Satellites are being used increasingly as eyes in the sky. While satellite images can tell some stories in their original visual format qualitatively, a major limiting factor for their use in research is the challenge to extract information from these images. The ability to transfer these images into information-rich maps makes satellite imagery a powerful tool and can provide reliable data for decision making and action. As a graduate student, in 1997, Greg Asner had the foresight to create CLASlite, a platform to quantitatively monitor changes in forest cover using satellite images. After more than a decade, Asner tells Mongabay in an interview (Kimbrough, 2020), that CLASlite is “the fastest and easiest way to take a look at any forest from Earth’s orbit.” The latest version, CLASlite v3.3 was launched in 2013, with support for images from nine satellites. Asner also created the CLASlite classroom, which provides video instructions on how to use the software. By 2016, more than 2,630 governmental institutions, non-governmental organizations (non-commercial), and academic or research institutions in 134 countries had signed up for the CLASlite course. By 2019, CLASlite was being used widely for forest monitoring, however it was no longer possible to continue with the free subscription model.
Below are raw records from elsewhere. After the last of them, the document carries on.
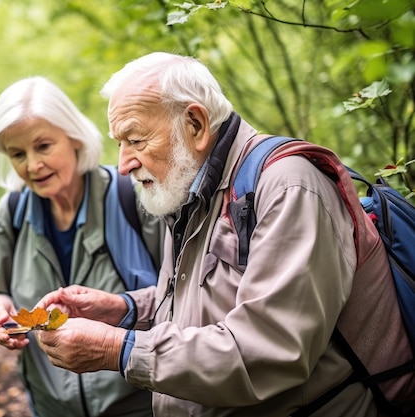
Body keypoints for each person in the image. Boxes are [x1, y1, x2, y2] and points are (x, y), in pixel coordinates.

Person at [34, 52, 415, 416]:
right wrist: (125, 310)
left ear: (195, 125)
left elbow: (266, 352)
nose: (123, 165)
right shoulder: (190, 189)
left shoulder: (287, 188)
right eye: (120, 144)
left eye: (135, 140)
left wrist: (115, 349)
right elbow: (204, 303)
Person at [0, 76, 164, 417]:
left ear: (74, 138)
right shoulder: (13, 210)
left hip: (139, 404)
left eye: (43, 146)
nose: (32, 165)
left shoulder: (132, 196)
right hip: (48, 405)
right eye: (17, 154)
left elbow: (182, 295)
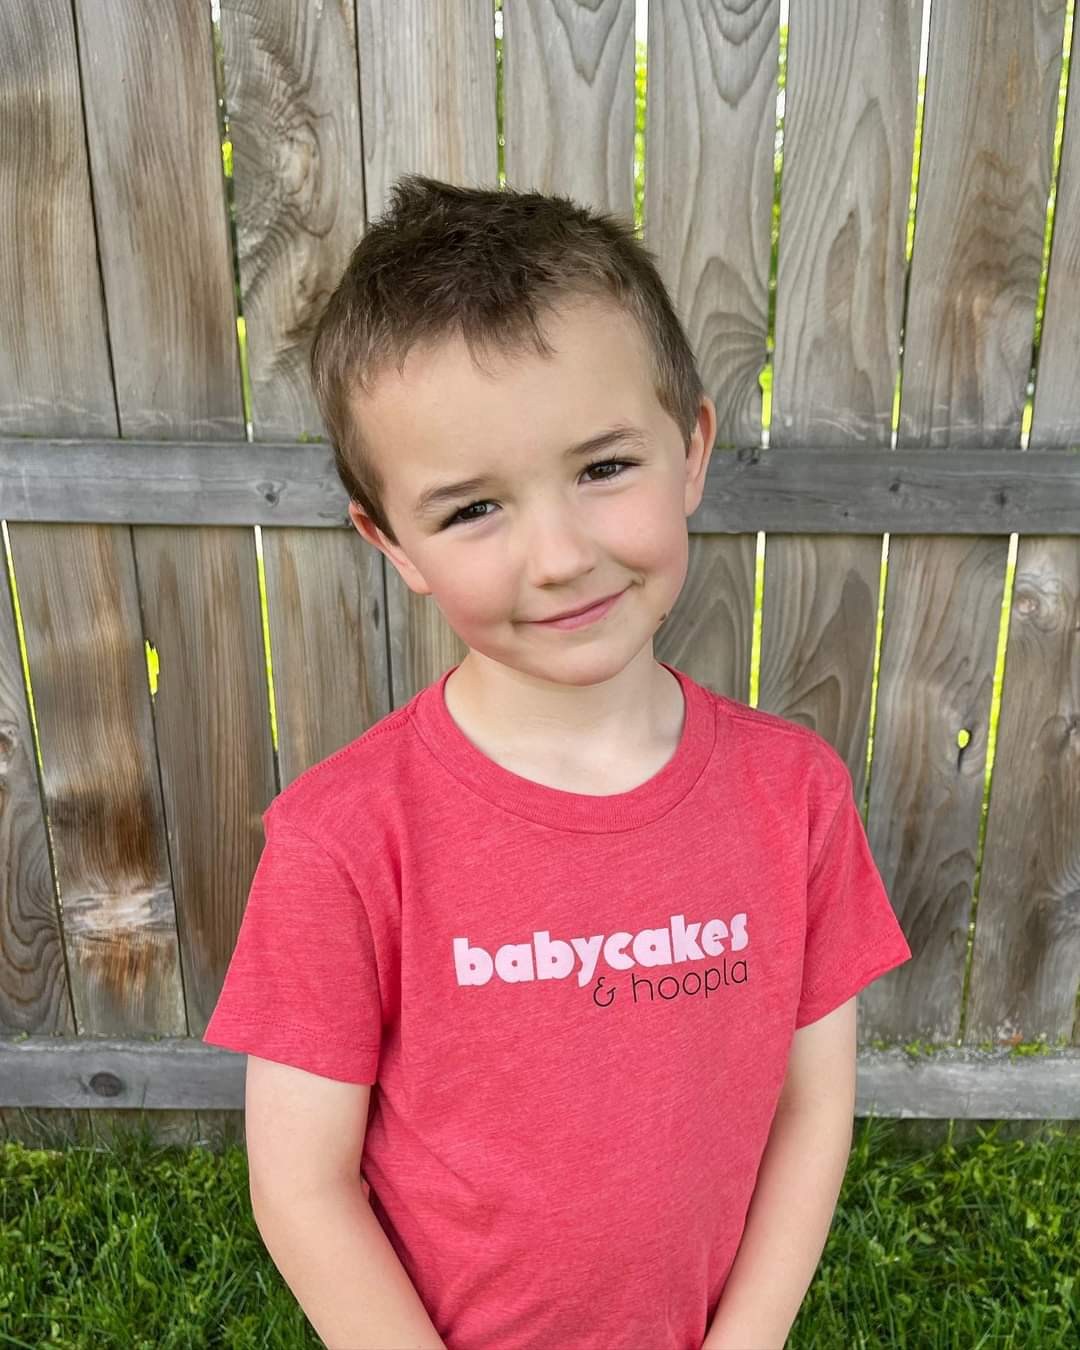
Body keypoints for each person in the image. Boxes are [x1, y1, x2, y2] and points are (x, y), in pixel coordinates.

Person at [202, 173, 913, 1350]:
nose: (560, 556)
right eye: (473, 509)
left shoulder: (795, 796)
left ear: (690, 450)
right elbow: (301, 1185)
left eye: (602, 469)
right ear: (392, 543)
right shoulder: (343, 838)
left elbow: (814, 1102)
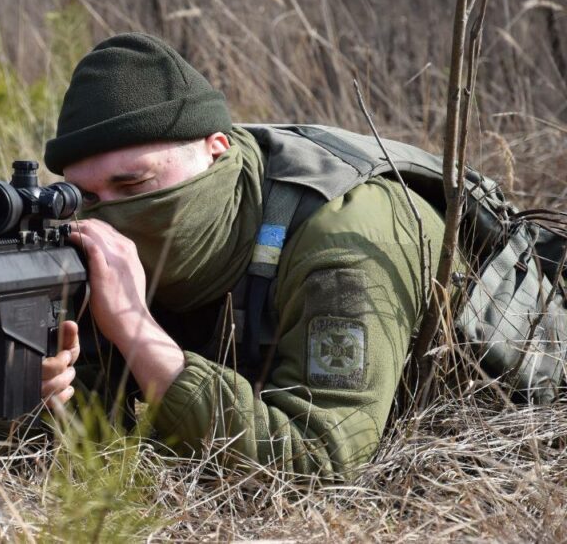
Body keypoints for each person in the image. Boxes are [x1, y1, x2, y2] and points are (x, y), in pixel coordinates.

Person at [38, 32, 447, 477]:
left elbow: (320, 463)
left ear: (216, 148)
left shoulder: (345, 237)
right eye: (86, 198)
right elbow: (97, 456)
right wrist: (45, 399)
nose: (115, 213)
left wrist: (136, 328)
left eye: (134, 184)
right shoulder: (103, 246)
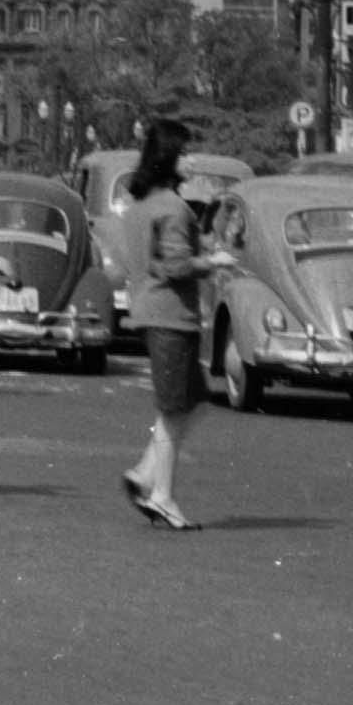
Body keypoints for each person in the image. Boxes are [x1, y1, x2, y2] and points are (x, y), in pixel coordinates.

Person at [120, 115, 214, 532]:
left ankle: (145, 473)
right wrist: (212, 262)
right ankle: (162, 493)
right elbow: (176, 265)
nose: (191, 160)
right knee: (177, 410)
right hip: (172, 316)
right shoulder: (175, 208)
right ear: (169, 157)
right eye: (185, 152)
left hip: (147, 310)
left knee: (189, 401)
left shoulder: (141, 203)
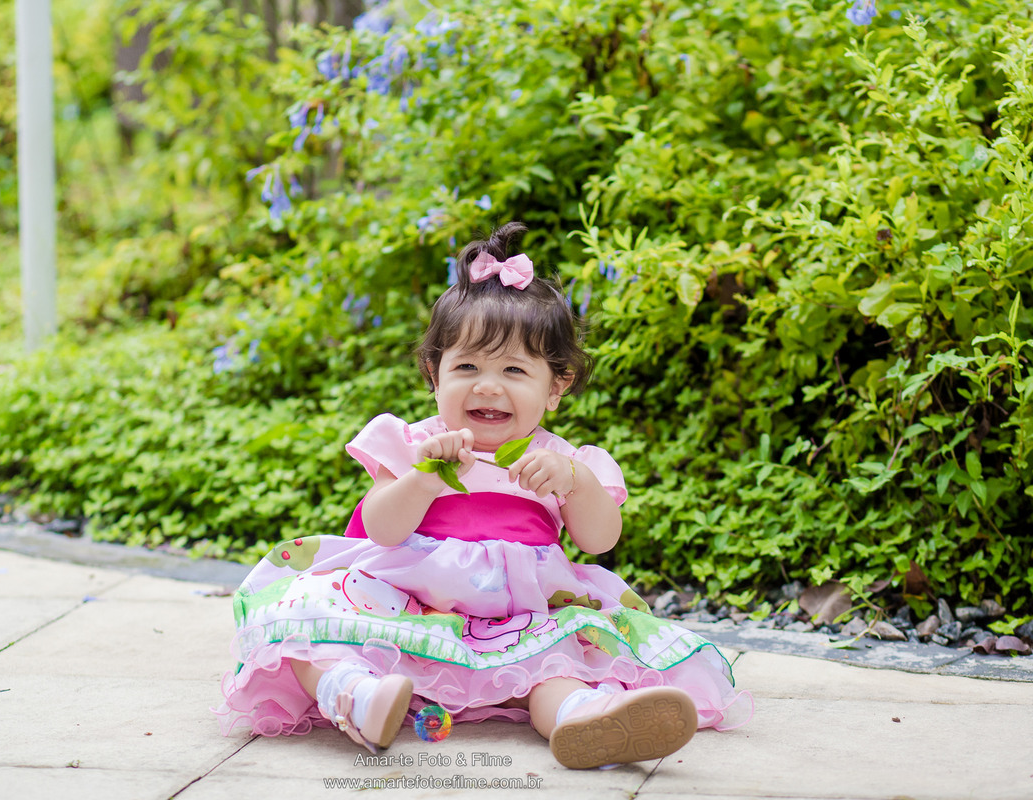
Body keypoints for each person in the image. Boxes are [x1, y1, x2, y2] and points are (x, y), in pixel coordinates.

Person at [215, 222, 751, 769]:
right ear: (434, 372)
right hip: (408, 603)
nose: (487, 386)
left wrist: (574, 482)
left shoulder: (567, 459)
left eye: (514, 370)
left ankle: (584, 715)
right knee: (312, 620)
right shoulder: (414, 442)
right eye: (466, 367)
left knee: (554, 665)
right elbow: (381, 528)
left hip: (520, 614)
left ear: (556, 386)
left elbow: (599, 540)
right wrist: (424, 478)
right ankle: (354, 693)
Starting in 2020, Asner and i-Cultiver created a new home (claslite.org) for the software with a minimal fee model to support its continued access for students and non-profit organizations, and for its potential uses in industry.
The CLASlite Classroom has also found a new home on edX with Stanford supported CLASlite courses being offered in English and Spanish. In addition, the software is available to students and non-profit organizations for free for the first 30 days. Since its launch in February 2020, there are over 2,300 students enrolled in CLASlite courses on edX (by April 2020). These numbers reflect the interest in CLASlite.
CLASlite can be used by anyone, bringing forest cover mapping technology to the frontlines of forest conservation (Asner, 2014; Khanna, 2020).